Repeated measures meta-analysis of clinical trials

1998 Baltimore

Pham B, Chin W, Miller B, Rocchi A

Introduction/Objective: Reliable estimates of effectiveness measures for a comprehensive set of alternative interventions are an essential part of many economic evaluations. Clinical trials often reported repeated outcome measures. We discussed issues related to estimates of patient's progress measured by the American Urological Association (AUA) symptom scores in the context of an economic evaluation of a new agent for the treatment of patients with benign prostatic hyperplasia (BPH).
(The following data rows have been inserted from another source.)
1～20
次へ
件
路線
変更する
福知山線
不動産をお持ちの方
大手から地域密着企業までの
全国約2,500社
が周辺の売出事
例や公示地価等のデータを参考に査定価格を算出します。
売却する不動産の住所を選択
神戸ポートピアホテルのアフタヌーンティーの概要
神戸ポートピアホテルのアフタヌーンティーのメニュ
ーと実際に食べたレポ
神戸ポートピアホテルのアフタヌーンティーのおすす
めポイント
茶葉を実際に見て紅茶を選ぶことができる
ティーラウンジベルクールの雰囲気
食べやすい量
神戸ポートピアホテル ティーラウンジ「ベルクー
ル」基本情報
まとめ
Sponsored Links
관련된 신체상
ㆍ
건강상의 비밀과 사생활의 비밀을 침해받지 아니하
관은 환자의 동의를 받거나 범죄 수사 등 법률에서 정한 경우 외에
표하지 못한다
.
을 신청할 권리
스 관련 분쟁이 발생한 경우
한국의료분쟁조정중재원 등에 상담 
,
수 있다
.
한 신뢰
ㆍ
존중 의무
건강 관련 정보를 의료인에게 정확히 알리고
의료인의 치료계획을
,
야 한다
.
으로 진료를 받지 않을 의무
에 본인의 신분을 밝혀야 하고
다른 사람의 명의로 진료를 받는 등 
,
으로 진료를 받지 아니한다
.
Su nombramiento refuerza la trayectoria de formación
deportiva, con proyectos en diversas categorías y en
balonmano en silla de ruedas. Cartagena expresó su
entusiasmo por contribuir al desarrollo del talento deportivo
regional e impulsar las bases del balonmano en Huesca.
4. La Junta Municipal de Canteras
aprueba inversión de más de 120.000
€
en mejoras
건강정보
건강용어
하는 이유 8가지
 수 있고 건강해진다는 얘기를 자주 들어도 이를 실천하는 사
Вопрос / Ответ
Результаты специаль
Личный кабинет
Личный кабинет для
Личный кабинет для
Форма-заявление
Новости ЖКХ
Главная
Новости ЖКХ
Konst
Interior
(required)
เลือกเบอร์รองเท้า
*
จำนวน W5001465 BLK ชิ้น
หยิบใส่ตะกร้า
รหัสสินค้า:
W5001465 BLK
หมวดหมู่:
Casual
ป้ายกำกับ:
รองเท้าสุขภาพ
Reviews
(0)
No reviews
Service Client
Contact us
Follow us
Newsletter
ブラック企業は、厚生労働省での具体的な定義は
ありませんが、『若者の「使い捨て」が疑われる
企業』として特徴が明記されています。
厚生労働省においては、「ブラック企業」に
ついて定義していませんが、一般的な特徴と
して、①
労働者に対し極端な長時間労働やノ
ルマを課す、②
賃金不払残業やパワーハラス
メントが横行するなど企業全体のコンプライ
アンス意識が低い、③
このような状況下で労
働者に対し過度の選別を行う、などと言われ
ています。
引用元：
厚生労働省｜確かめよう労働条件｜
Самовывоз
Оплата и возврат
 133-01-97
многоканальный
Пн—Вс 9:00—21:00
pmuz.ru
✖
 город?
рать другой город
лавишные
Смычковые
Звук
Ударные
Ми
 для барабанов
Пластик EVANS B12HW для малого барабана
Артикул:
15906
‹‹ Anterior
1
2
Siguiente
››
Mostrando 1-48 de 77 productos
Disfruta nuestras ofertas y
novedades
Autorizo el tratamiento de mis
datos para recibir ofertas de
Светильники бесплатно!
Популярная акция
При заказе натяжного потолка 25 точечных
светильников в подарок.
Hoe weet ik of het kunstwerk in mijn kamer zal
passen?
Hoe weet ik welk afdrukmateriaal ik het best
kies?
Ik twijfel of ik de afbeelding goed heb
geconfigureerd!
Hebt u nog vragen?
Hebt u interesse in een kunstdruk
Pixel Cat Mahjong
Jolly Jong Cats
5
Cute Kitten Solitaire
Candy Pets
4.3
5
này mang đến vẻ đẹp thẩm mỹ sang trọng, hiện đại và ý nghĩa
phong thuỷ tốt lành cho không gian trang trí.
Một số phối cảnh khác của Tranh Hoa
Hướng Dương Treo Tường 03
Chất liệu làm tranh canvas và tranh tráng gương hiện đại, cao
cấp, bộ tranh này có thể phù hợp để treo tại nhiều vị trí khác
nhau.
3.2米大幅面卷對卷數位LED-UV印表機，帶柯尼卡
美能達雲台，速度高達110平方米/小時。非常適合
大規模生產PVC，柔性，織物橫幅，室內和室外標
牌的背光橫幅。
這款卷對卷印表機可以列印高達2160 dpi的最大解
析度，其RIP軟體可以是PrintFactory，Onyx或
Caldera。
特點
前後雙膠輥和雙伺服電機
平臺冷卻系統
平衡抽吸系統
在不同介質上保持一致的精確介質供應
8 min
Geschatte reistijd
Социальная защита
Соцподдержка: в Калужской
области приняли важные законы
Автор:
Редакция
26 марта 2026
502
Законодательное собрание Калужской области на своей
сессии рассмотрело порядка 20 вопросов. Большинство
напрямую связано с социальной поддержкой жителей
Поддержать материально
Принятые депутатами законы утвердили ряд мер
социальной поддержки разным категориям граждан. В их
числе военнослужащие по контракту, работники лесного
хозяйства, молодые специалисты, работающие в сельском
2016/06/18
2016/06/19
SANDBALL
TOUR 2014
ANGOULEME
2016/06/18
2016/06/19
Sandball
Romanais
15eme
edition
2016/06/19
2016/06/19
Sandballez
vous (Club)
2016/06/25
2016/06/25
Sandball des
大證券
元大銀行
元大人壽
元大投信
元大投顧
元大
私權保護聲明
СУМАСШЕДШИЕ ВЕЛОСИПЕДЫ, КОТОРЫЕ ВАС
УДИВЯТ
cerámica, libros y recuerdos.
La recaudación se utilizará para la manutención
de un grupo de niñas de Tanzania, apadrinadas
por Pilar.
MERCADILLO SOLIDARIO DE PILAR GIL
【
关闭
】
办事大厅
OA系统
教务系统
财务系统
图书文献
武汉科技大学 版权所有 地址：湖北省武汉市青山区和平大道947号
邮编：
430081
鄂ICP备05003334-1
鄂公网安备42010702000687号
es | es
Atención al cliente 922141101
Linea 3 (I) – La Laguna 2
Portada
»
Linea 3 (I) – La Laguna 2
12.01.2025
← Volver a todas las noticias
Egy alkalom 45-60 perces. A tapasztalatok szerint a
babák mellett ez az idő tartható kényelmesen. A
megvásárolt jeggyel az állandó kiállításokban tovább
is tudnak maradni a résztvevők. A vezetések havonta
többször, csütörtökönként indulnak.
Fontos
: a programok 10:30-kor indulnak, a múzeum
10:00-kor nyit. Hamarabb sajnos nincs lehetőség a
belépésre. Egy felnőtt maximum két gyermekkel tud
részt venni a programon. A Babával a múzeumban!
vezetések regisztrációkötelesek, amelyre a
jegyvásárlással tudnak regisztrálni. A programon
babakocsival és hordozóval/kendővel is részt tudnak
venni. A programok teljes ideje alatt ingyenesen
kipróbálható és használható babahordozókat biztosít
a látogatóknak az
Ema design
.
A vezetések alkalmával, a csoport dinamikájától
Methods: Our literature search yielded 5 placebo-controlled trials of terazosin (T); 11 finasteride (F); 2 doxazosin (D); one trial comparing terazosin and doxazosin; one three-arm trial with terazosin, finasteride and placebo (P); and a cohort of patients with finasteride. Although not discussed here, the new agent, surgery and watchful waiting were other options considered in the evaluation. In the meta-analysis (MA), repeated AUA symptom scores were extracted from published articles for each treatment group. The AUA score ranges from 0 to 35 (0=no symptoms and 35=most symptomatic). Quality of included trials was assessed using a validated scale (Jadad 96). Variance imputation was according to Follman 92. We used the Laird-Ware repeated measures approach to model the change in AUA symptom scores weighting each mean score by its inverse variance. Our model included single-, multiple-arm trials as well as two-arm comparative trials (Berkey 96). We considered each observation a treatment arm within a study apart from repeated assessments. A common correlation structure was assumed for each treatment arm. Treatment effect estimates were derived from the fitted model. These estimates were subjected to sensitivity analyses, including one with quality weighting (Moher 98).

Results: A typical assessment schedule was baseline, 2 weeks, 4, 8, 12,16,24, 36 and 52 weeks with sparse data at each time point The maximum study duration was 52 weeks for T, 104 weeks for F and 36 weeks for D. Only a constant correlation structure (i.e. compound symmetry) for each treatment arm was estimable. Symptoms improvement at 52 weeks was estimated at 3.1 (95% CI 2.6, 3.6) for P, 7.0 (5.8, 8.1) for T, 3.6 (2.8, 4.4) for F and for D at 36 weeks 5.6 (2.5, 8.7). Estimates of correlation over time within each treatment arm were rho=0.87 for F, rho=0.81 for T, rho=0.21 for P and rho=0.04 for D. These results did not change substantially in the sensitivity analysis with quality weight.

Discussion: In a similar analysis, Berkey 96 estimated the correlation structure from patient-level data in one study included in the MA. In this analysis, the correlation estimate for D was counter-intuitive. To obtain reliable treatment effect estimates, sensitivity analyses with various estimates of the correlation structures are guaranteed.